その後に登場した、上記のツールを一回り大きくしてヘビーデューティー使用を意識したSUPER TOOLです。プライヤーもカッター替え刃式ではなく、見た目PSTにそっくりです。各ツールのロックも現在のもののような、てこ式ではなく単にハンドル材をバネ代わりにした簡素なものでナイフブレードなどの長いツールのロックを解除するには、他のツールを起こし気味にしてバネを押さえてから閉じるという原始的なものです。245g、ハンドル長11.5㎝
マルチツールの最初期のものの一つが、第2次大戦中の工作員用 OSSエスケープツールだと思います。これは鉄条網などをカットするプライヤーにツールを加えたもので鎖や鉄の柵などを切断するため折れやすい金属用ノコ刃が3枚もついています。こちらは逃げることに特化したモデルでしたが、1980年代後半にアルマーがデザインを洗練させてアウトドアツールとして再生させました。
レザーマンはこれとは別の流れでプライヤー式ツールの重要性に気付き、1980年代に試行錯誤してバタフライ式のデザインを発明し特許を取りました。

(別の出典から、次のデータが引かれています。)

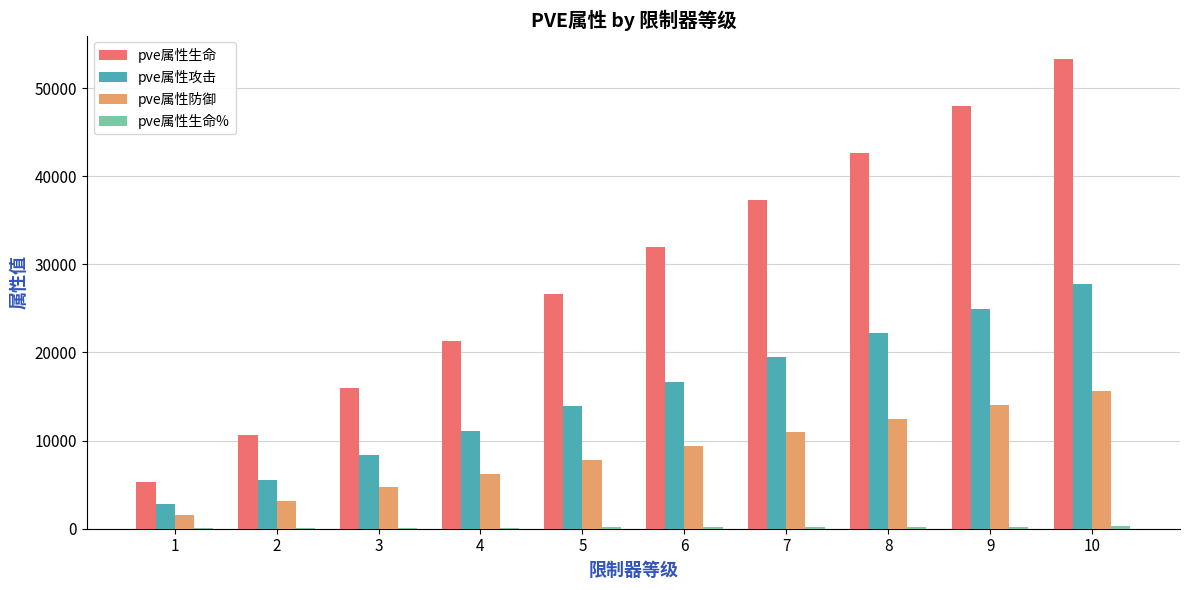

How many data points does each series have?

10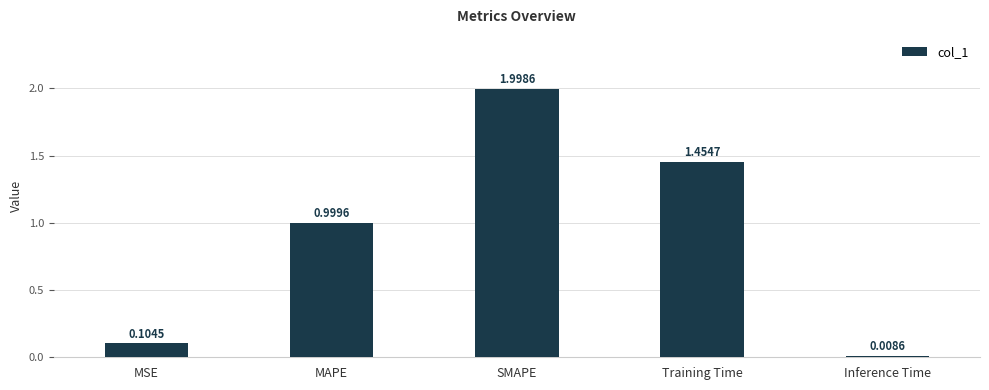

What position from the left is MAPE?

2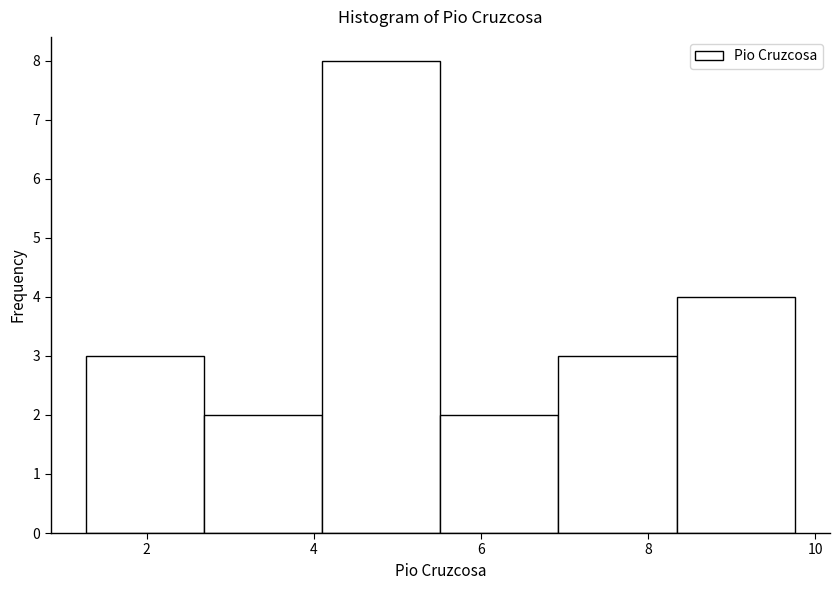

What is the height of the bar covering 2.6 to 4.2 on the x-axis? Neither the bar edges nor the heights are printed on the chart, so give them approximately, as read against the axes.

2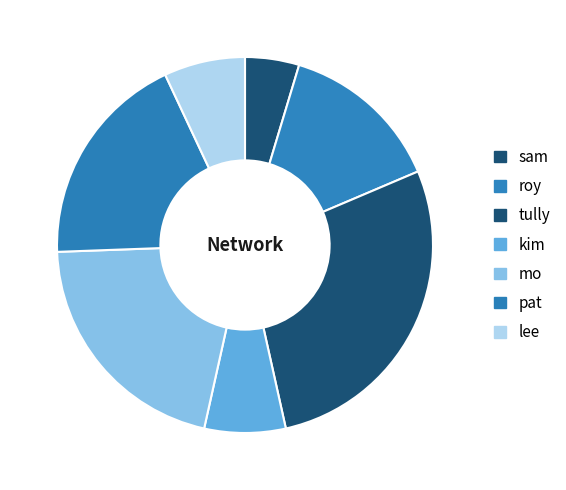

What percentage is the kim slice, to the nearest percent?

7%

HISTORY OF LEATHERMAN | LEATHERMAN TOOL JAPAN Official Web Site (leatherman-japan.com)
最初期のものですが、基本構造は現在のものと変わりません。
その後、民間用軍用ともにプライヤータイプのマルチツールが全盛となり、GERBERやSOGなど多くのメーカーがこの市場に参入していきます。
SOG社のパワーロックシリーズです。powerという名称がつくモデルは支点が2重になっており、より強い力で握ることができます。さらにlockの名の通り各ツールがスプリングでロックされる構造です。プライヤーにしたとき握りやすくするため各ツールの外側にカバーが付いています。後発のメーカーは、差を出すため色々な機能を追加しているようです。
パワーロックシリーズの最初期のモデルです。ハンドル外側のカバーが無く、プライヤーがニードルタイプでなくごつい形状で、閉じたときに大きな3角形の隙間ができるのが特徴です。
ナイフメーカーのシュレード社が2000年頃に発売したバイスグリップのハンドルにナイフとビットタイプの本格的なドライバーが付いたツールです。小さいナイフブレードはワイヤーストリッパーが付いていて、工具的なマルチツールです。全長約17㎝、240g
ガーバー社のMPT(Military Provisional Tool )です。元々GERBER社は片手でプライヤーを出し入れできるスライド式モデルを作っていましたが、90年代に軍用としてレザーマンとのコンペが発生したため、レザーマンと同様のバタフライ式を作りました。
ガーバー独特のスライドタイプです。ボタンを押してスライドさせることで片手でプライヤーのノーズ部分を露出させることが可能です。MP600と呼ばれるモデルで、こちらはニードルノーズではなくブラントノーズというごついプライヤーが付いたものです。